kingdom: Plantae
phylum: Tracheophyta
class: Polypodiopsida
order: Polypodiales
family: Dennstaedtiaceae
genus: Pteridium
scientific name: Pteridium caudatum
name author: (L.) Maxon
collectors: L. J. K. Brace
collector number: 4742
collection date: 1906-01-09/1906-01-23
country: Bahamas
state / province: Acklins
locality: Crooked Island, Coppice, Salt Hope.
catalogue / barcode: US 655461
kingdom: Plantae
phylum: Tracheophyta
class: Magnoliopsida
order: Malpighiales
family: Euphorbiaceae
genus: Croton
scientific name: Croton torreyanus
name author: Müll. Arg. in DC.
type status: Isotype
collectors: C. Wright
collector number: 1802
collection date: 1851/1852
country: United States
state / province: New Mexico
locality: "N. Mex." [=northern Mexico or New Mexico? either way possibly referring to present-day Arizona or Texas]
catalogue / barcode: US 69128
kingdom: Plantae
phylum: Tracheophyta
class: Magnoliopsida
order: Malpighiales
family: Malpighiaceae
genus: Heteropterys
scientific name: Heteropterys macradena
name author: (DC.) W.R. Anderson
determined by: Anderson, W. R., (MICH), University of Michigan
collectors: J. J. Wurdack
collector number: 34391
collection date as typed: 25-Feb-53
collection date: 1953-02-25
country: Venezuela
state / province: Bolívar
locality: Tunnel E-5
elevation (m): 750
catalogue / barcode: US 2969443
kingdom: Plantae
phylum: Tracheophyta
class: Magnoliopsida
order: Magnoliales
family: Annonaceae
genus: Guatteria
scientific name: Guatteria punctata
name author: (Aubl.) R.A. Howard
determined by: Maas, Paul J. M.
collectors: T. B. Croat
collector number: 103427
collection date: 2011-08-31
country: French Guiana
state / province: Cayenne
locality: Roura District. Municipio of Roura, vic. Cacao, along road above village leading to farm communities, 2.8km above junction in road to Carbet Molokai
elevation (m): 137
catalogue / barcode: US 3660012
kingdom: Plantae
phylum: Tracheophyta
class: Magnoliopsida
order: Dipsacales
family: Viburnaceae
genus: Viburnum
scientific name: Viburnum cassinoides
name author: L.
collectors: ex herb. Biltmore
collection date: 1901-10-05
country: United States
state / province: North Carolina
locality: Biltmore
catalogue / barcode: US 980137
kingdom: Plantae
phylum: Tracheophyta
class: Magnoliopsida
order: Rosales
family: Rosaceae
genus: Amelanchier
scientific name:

--*--

• [WHAT YOU HAVE TO DO]
Lay out every line of the listing above as a numbered list, leaving out any blank lines.

• [ANSWER FOR THE TASK]
1. kingdom: Plantae
2. phylum: Tracheophyta
3. class: Polypodiopsida
4. order: Polypodiales
5. family: Dennstaedtiaceae
6. genus: Pteridium
7. scientific name: Pteridium caudatum
8. name author: (L.) Maxon
9. collectors: L. J. K. Brace
10. collector number: 4742
11. collection date: 1906-01-09/1906-01-23
12. country: Bahamas
13. state / province: Acklins
14. locality: Crooked Island, Coppice, Salt Hope.
15. catalogue / barcode: US 655461
16. kingdom: Plantae
17. phylum: Tracheophyta
18. class: Magnoliopsida
19. order: Malpighiales
20. family: Euphorbiaceae
21. genus: Croton
22. scientific name: Croton torreyanus
23. name author: Müll. Arg. in DC.
24. type status: Isotype
25. collectors: C. Wright
26. collector number: 1802
27. collection date: 1851/1852
28. country: United States
29. state / province: New Mexico
30. locality: "N. Mex." [=northern Mexico or New Mexico? either way possibly referring to present-day Arizona or Texas]
31. catalogue / barcode: US 69128
32. kingdom: Plantae
33. phylum: Tracheophyta
34. class: Magnoliopsida
35. order: Malpighiales
36. family: Malpighiaceae
37. genus: Heteropterys
38. scientific name: Heteropterys macradena
39. name author: (DC.) W.R. Anderson
40. determined by: Anderson, W. R., (MICH), University of Michigan
41. collectors: J. J. Wurdack
42. collector number: 34391
43. collection date as typed: 25-Feb-53
44. collection date: 1953-02-25
45. country: Venezuela
46. state / province: Bolívar
47. locality: Tunnel E-5
48. elevation (m): 750
49. catalogue / barcode: US 2969443
50. kingdom: Plantae
51. phylum: Tracheophyta
52. class: Magnoliopsida
53. order: Magnoliales
54. family: Annonaceae
55. genus: Guatteria
56. scientific name: Guatteria punctata
57. name author: (Aubl.) R.A. Howard
58. determined by: Maas, Paul J. M.
59. collectors: T. B. Croat
60. collector number: 103427
61. collection date: 2011-08-31
62. country: French Guiana
63. state / province: Cayenne
64. locality: Roura District. Municipio of Roura, vic. Cacao, along road above village leading to farm communities, 2.8km above junction in road to Carbet Molokai
65. elevation (m): 137
66. catalogue / barcode: US 3660012
67. kingdom: Plantae
68. phylum: Tracheophyta
69. class: Magnoliopsida
70. order: Dipsacales
71. family: Viburnaceae
72. genus: Viburnum
73. scientific name: Viburnum cassinoides
74. name author: L.
75. collectors: ex herb. Biltmore
76. collection date: 1901-10-05
77. country: United States
78. state / province: North Carolina
79. locality: Biltmore
80. catalogue / barcode: US 980137
81. kingdom: Plantae
82. phylum: Tracheophyta
83. class: Magnoliopsida
84. order: Rosales
85. family: Rosaceae
86. genus: Amelanchier
87. scientific name:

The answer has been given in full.